Which lines of the data contain the string "Parede"? Copy every one of them.
***
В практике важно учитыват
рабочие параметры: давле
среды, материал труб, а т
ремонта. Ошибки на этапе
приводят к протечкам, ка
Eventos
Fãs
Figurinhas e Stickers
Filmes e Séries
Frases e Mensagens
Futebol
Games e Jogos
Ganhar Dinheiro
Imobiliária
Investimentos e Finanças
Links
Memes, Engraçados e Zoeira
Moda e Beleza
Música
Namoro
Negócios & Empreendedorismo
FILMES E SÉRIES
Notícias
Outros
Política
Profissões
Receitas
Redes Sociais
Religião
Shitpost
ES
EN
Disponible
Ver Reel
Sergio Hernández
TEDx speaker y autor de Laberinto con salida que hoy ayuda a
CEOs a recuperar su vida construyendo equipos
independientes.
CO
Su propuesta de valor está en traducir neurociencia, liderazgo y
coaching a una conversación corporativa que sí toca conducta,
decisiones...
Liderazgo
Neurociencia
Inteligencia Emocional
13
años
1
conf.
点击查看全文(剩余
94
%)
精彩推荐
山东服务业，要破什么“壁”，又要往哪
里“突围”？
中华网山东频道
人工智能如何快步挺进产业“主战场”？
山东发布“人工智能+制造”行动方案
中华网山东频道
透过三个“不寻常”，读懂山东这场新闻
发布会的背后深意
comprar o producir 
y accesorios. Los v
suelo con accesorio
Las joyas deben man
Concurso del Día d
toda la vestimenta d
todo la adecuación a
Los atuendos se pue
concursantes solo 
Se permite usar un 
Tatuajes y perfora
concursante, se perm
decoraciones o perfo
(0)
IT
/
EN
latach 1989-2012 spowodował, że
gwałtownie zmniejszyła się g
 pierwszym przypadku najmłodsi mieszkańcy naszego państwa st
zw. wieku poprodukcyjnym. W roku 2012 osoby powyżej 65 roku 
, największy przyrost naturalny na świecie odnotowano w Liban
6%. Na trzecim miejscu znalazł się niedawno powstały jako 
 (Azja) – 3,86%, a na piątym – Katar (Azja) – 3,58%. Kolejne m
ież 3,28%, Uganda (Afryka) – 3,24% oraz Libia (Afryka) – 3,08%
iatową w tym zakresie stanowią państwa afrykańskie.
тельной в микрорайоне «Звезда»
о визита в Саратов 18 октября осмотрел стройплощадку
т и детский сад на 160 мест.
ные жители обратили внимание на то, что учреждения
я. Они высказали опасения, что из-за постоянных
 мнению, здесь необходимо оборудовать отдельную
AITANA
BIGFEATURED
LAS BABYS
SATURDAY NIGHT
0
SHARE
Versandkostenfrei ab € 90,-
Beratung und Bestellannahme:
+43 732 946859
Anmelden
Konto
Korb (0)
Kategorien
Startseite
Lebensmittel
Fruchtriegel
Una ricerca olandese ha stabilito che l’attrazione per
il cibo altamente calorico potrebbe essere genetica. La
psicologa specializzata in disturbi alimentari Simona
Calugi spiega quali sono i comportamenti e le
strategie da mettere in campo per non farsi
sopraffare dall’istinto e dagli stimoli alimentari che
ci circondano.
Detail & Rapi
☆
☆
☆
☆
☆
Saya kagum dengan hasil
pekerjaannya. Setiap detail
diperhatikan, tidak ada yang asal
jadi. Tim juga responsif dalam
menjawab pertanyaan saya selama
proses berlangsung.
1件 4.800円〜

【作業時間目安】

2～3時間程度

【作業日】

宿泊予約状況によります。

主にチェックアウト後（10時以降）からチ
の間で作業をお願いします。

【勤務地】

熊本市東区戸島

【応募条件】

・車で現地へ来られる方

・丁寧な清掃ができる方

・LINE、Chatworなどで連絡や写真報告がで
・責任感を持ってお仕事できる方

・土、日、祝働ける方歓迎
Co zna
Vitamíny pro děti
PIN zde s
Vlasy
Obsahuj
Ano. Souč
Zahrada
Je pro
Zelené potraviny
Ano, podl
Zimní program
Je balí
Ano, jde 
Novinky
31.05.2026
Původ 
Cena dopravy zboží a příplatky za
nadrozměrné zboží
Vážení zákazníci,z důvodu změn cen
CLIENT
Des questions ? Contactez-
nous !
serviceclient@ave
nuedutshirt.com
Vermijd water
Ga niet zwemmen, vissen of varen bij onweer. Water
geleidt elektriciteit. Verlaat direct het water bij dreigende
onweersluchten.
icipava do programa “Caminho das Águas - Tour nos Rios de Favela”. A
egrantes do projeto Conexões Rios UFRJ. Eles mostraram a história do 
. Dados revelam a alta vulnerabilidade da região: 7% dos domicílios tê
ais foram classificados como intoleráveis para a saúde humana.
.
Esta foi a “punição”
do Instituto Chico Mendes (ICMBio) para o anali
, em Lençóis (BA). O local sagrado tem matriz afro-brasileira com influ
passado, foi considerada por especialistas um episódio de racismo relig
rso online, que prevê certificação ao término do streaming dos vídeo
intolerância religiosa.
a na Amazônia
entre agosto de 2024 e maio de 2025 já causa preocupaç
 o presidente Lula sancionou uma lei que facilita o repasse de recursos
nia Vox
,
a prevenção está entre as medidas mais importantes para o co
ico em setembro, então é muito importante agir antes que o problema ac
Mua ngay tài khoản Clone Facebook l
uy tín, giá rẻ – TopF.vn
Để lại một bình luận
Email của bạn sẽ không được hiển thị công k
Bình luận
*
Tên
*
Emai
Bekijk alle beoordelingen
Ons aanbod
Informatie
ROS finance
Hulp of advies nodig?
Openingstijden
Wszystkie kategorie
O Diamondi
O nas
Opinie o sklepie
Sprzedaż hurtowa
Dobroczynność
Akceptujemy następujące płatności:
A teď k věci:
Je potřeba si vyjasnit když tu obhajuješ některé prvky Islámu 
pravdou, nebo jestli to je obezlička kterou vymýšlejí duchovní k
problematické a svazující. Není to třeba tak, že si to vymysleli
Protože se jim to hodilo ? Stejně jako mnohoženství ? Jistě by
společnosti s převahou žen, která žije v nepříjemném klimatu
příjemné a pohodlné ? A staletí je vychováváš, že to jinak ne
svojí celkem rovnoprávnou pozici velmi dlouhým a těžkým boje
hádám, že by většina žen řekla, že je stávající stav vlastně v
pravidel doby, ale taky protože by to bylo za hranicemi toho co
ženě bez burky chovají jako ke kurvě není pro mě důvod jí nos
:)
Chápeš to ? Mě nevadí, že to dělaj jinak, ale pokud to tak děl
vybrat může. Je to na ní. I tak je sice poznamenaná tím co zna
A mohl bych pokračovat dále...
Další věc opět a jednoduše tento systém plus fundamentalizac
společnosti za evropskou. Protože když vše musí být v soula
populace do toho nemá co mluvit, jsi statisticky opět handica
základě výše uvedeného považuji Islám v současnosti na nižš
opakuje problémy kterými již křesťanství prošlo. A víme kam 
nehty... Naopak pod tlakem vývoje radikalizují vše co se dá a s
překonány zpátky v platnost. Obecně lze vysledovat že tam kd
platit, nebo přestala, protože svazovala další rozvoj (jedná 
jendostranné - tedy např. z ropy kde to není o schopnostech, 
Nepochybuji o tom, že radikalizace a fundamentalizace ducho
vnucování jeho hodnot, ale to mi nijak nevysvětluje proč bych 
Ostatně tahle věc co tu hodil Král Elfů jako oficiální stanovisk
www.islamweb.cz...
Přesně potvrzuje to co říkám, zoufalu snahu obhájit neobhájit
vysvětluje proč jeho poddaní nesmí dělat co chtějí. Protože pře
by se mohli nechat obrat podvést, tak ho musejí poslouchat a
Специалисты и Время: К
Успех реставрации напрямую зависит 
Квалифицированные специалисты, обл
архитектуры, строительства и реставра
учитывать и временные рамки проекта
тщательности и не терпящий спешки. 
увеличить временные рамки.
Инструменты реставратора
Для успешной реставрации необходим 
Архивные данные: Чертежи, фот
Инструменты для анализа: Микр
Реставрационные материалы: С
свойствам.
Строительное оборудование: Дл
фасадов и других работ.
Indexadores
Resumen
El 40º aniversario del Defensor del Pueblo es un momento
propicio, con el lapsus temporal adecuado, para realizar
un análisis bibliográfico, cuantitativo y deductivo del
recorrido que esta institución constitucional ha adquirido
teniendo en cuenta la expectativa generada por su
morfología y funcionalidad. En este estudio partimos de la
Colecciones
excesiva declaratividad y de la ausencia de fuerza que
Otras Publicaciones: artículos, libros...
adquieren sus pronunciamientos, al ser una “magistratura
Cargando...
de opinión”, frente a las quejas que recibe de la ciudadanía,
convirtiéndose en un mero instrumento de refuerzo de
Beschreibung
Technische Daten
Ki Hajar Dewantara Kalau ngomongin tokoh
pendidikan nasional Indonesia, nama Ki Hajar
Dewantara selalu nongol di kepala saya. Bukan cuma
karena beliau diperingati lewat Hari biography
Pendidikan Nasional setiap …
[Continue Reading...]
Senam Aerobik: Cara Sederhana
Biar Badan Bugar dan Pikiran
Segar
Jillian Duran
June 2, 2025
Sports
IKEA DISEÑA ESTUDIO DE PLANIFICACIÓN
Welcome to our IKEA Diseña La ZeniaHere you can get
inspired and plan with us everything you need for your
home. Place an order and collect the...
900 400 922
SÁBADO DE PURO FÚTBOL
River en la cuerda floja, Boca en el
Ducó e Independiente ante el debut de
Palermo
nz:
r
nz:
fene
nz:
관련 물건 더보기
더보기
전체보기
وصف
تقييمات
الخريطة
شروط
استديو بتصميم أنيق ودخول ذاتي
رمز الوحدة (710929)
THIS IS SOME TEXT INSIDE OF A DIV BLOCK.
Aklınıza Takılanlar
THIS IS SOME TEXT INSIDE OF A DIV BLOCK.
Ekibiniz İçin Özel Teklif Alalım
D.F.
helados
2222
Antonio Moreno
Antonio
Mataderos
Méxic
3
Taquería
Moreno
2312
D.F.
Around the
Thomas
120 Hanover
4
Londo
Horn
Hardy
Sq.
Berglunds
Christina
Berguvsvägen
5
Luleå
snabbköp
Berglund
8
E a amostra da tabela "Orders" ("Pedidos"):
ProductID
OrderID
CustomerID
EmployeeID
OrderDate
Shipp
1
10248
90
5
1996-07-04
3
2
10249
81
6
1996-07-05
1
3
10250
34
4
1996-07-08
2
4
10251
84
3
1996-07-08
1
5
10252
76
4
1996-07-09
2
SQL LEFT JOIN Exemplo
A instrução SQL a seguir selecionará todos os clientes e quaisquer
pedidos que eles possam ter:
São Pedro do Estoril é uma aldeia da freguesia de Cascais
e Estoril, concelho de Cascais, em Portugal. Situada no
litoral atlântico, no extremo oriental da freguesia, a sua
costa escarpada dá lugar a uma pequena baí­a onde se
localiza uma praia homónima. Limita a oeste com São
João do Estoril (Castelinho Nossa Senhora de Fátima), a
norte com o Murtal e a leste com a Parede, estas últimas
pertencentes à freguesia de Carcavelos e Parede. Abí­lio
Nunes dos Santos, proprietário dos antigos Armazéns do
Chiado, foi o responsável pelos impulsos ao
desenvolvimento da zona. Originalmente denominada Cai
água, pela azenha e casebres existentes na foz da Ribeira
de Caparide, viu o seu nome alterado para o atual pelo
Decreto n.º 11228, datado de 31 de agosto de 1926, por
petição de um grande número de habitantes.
***
Response to this task:
norte com o Murtal e a leste com a Parede, estas últimas
pertencentes à freguesia de Carcavelos e Parede. Abí­lio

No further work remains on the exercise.